Time slipped away on me once more.
I had plans to stretch the construct of time this parental leave, and yet six months has come and gone, leaving me crying by myself in the Tim Horton’s drive-thru. One last leave, I blubber to the employee, as I key in my pin for the three dollar purchase, pulling my hat down to my sunglasses and snatching my purchase from her hands before she recognizes me.
I inhale the honey crueller in its entirety, as any good deceitful mother does, but the sugary film on my unbrushed teeth won’t grant me any satisfaction this time, given the littles are at daycare and school, so nobody is asking me for a piece.
I drive home slowly, the bell of his baby toy jingling to itself across the bumpy country roads. I hit every single pothole. Making my way back home I realize I’ve subconsciously been nesting at home these past weeks.
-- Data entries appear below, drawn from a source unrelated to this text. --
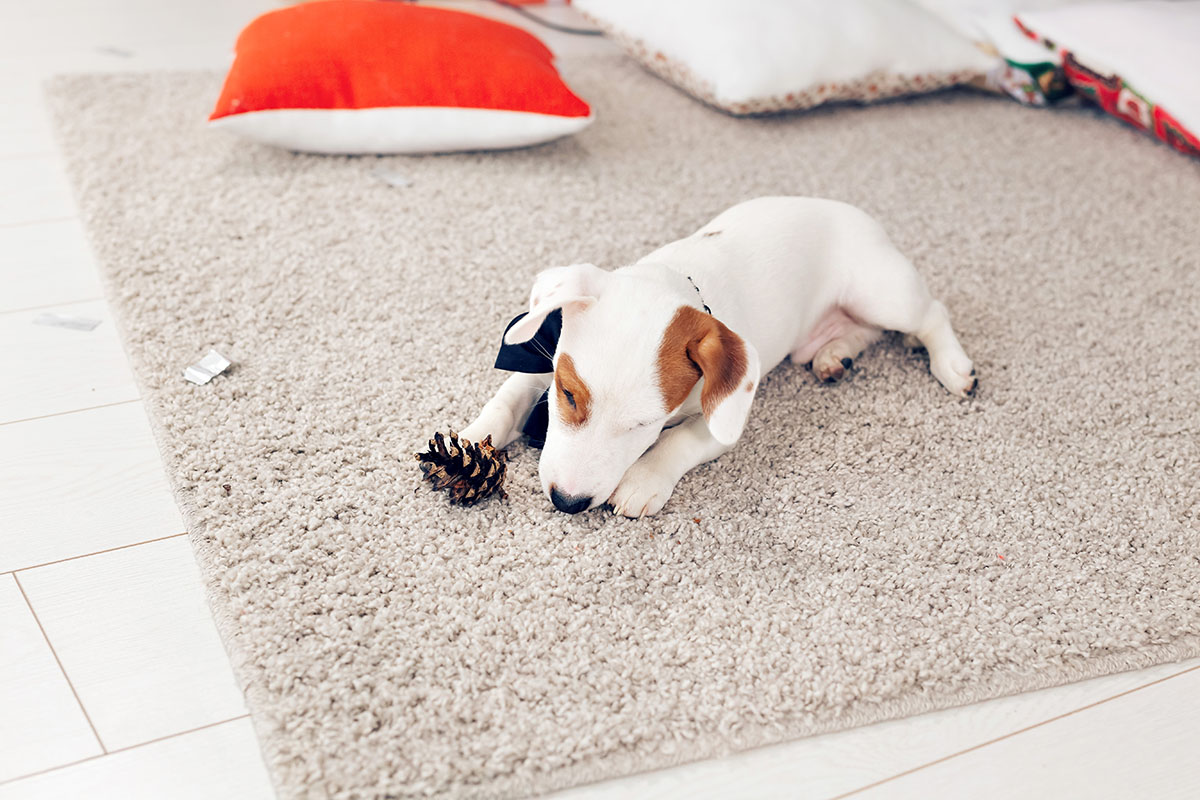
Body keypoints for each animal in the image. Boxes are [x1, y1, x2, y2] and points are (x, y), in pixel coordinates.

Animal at [458, 196, 974, 515]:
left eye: (644, 425)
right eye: (567, 394)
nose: (567, 502)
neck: (675, 279)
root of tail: (858, 214)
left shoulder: (722, 417)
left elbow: (679, 442)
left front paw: (644, 478)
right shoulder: (542, 358)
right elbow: (506, 401)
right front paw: (471, 443)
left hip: (881, 293)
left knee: (930, 314)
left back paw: (953, 366)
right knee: (865, 332)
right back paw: (836, 354)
Subconsciously nurturing every last drop of leave.
It’s been a trip, these past months, leaving as abruptly as it came. I’ve learned the highs are so high with three, and the hygiene, so low.
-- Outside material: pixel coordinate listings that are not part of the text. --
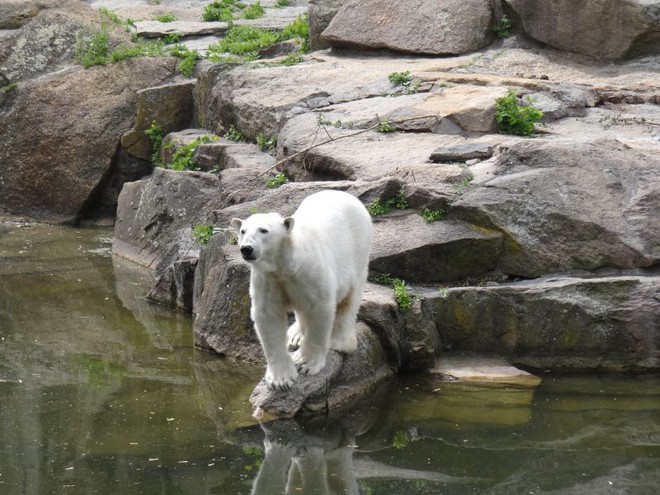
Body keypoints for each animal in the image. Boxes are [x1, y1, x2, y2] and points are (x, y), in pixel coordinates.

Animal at [231, 192, 372, 390]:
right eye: (243, 231)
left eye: (264, 230)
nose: (246, 249)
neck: (286, 265)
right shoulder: (268, 279)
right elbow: (268, 315)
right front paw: (280, 379)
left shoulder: (310, 273)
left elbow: (319, 309)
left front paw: (305, 363)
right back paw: (295, 334)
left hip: (358, 249)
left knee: (350, 297)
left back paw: (339, 341)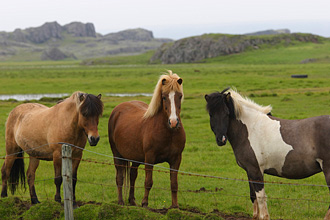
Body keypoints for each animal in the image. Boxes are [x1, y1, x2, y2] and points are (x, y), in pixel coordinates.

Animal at [108, 71, 186, 208]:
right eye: (164, 97)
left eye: (180, 96)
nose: (173, 122)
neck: (168, 133)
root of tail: (117, 110)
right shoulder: (149, 158)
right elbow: (148, 182)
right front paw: (144, 203)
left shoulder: (176, 159)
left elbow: (174, 184)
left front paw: (175, 206)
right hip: (117, 155)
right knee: (120, 177)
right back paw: (121, 201)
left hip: (135, 157)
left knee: (132, 176)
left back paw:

I’ve learned baseball hats are a must, and pants are optional. The number of baby wipe baths I’ve given these past six months are impossible to count. The amount of drive-thrus I’ve pulled through, too, unfathomable. Pizza contains most of the food groups.
There are never too many cups of coffee- those limits don’t apply to mothers of three. There was never a Costco bag of chocolate chips I couldn’t conquer while in the loo.
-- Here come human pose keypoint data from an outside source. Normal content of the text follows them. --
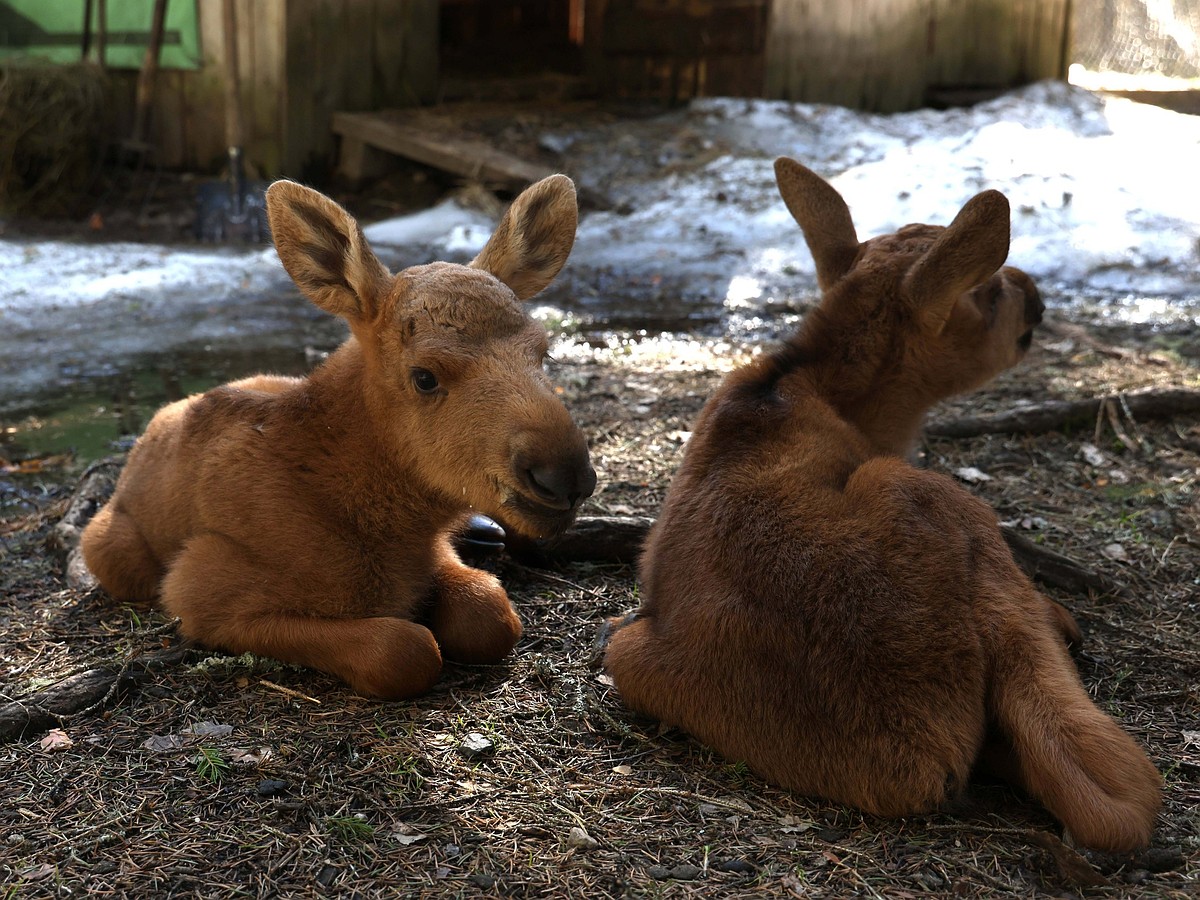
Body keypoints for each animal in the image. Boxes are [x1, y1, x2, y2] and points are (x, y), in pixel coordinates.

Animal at [79, 174, 595, 696]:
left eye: (543, 353)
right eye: (424, 377)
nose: (563, 477)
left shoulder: (435, 554)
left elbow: (492, 616)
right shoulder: (197, 589)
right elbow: (404, 650)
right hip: (111, 551)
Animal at [609, 158, 1161, 854]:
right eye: (989, 292)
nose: (1036, 292)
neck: (837, 393)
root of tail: (914, 759)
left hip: (625, 652)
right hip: (933, 495)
I didn’t nap once but luckily the baby sucked at naps too, so we kept one another company while running the Netflix circuit. In doing so, I accepted the girls were hot glueing pennies to the dining room table again, or clogging the bathroom sink once more with oil based paints and barbie hair. I gave up on matching socks entirely.
There was a plethora of slime, stuck to sweaty tendrils of toddler pigtails. The clumsy one’s forehead was always bruised. They all had sand in their ear canals and black fingernails.
When I had the gumption we biked, we beached, and often in our pyjamas from two nights before. And the babe was always just there, jiggling on my left hip, and when that gig ran out, on my right breast- the one each of the three all preferred.
So many days were strict survival, and nobody ever thrived all at the same given time. There were always tear stains on someone’s cheeks. But managing three little lives is like that- we let go of the misses and cherish the hits. The house absolutely cannot be clean if the kids are happy.
This parental leave we lived for chunky hip squeeze tickles to hear his little chuckle, and we waltzed to Despacito in the sweaty August sunshine on the front deck, dodging the chicken poo. We camped four times to the sound of campfires crackling and ocean waves crashing, and for now, that has to be enough.
I’m sitting alone at home feeling useless, sipping a coffee that’s still hot, and realizing so much of this parenthood ride is navigating various states of loneliness, whether with or without kids on your side. I’ve lived the past six months wiping alternating bums and keeping more humans than I had hands alive. My husband balanced running a business full time until supper each weekday and building our future home until the sun set seven days a week- neither one of us had it easy and we were both so entirely stretched. Neither one of us would have planned it this way.
And so when everyone and their mother asks about me going back to work already after only six months, I answer yes with a lot of sadness but without hesitancy. Yes, already it is high time to fit myself into our own schedule.
As I sit in a cold house to myself for the first time in forever, I remember feeling this way before. Bouncing back into any form of individuality will surely take more than one doughnut and one double double, but the gains will come. For today, having the time to stare at a wall and come to realize mothers are likely among the majority of the crying customers at the drive-thru, is for me, a win. I’ll take every win I get.